Oh, Sam Raimi, you fought so hard to be the director of the Spider-man films, and they were such a disappointment: cheesey; clichéd; unrealistic; full of bizarre setpieces; funny when they should have had pathos; serious when things were happening that it was impossible to take seriously; completely lacking characterisation; unable to maintain one sense of tone or type of direction; in short, everything that made Evil Dead brilliant.
The script to Drag Me To Hell was written nearly twenty years ago, just after the third Evil Dead film, but Raimi's other geek pursuits stood in the way. Burnt out, he decided to take a break and go back to what he's good at, what we all want him to be doing; and it's great.
For a simple, shallow horror, it's refreshing for it to be so morally ambiguous. Christine Brown is a country girl making her way in the city; with a rich, college professor boyfriend and a shot at becoming assistant manager of the bank she works in, if only the sweet little farm girl can show some backbone. To prove herself, she refuses to give a loan extension to an old gypsy woman who is to be evicted from her home. In return, the gypsy places the curse of the Lamia on Christine. In three days, she's going to be dragged to hell and tortured for all eternity, unless she can find someone to take her place. Christine's actions are perfectly understandable, but also selfish and cruel. As such - though you can support her attempts to escape her fate - in a way, she deserves it.
Otherwise, the film follows Raimi's standard format. Individual scenes can leave you confused at to whether you want to laugh, be afraid or vomit. Inappropriate humour and Looney-Tunes violence are the order of the day, along with the kind of genuinely-disturbing scares you thought Eli Roth had killed off years ago.
Alison Lohman, as the lead, is fairly standard, though Die Hard 4 and Jeepers Creepers uber-geek Justin Long is brilliant in the straight-man role and deserves to be offered more of this kind of thing. On the other hand, the scheduling conflict-related absence of Bruce Campbell's mighty chin is a major disappointment.
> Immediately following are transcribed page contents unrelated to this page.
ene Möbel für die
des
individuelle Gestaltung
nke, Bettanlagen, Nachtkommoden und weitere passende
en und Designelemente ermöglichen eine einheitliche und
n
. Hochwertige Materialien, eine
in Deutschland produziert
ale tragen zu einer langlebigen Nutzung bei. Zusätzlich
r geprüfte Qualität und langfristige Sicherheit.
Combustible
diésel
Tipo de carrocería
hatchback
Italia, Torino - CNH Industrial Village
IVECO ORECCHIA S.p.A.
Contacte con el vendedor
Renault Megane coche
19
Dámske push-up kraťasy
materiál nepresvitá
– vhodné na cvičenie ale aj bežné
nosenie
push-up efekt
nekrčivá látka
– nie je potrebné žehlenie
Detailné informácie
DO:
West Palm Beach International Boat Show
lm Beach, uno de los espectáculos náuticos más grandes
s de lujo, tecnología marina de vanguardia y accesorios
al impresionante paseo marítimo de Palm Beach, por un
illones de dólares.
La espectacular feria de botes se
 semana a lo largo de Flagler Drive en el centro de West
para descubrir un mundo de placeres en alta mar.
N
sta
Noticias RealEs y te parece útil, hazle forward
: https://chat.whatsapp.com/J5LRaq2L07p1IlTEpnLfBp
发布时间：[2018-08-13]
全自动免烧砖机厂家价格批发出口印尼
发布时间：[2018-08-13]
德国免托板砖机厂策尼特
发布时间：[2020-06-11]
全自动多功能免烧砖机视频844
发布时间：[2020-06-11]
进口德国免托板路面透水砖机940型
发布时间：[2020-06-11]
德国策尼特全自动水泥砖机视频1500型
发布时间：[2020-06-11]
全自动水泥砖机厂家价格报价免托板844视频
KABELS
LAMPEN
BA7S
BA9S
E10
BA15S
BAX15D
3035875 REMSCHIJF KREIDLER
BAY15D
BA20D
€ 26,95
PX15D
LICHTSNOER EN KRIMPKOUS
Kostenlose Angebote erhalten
Overall, if you love B-movies and cheesey horror, this is the kind of film you'll have a memorably-fun, one-night fling with, but it's not relationship material; and it isn't intended to be, judging by the gut-punch ending. This is real, old-school grindhouse entertainment and doesn't want to be anything else. Please, if you're out there Sam, just do more of this and leave Spider-man alone.